**Task prompt:**
Copy the records exactly, leaving out every picture.

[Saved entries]

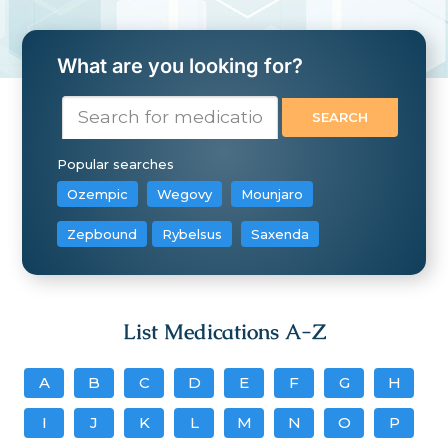
What are you looking for?
Popular searches
Ozempic
Wegovy
Mounjaro
Zepbound
Rybelsus
Saxenda
List Medications A-Z
A
B
C
D
E
F
G
H
I
J
K
L
M
N
O
P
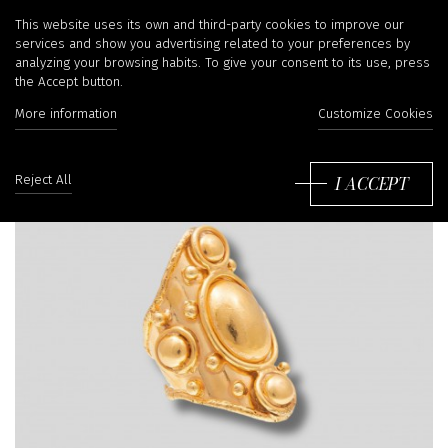
This website uses its own and third-party cookies to improve our
services and show you advertising related to your preferences by
analyzing your browsing habits. To give your consent to its use, press
the Accept button.
More information
Customize Cookies
I ACCEPT
Reject All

**Task answer:**
What are you looking for?
Popular searches
Ozempic
Wegovy
Mounjaro
Zepbound
Rybelsus
Saxenda
List Medications A-Z
A
B
C
D
E
F
G
H
I
J
K
L
M
N
O
P
This website uses its own and third-party cookies to improve our
services and show you advertising related to your preferences by
analyzing your browsing habits. To give your consent to its use, press
the Accept button.
More information
Customize Cookies
I ACCEPT
Reject All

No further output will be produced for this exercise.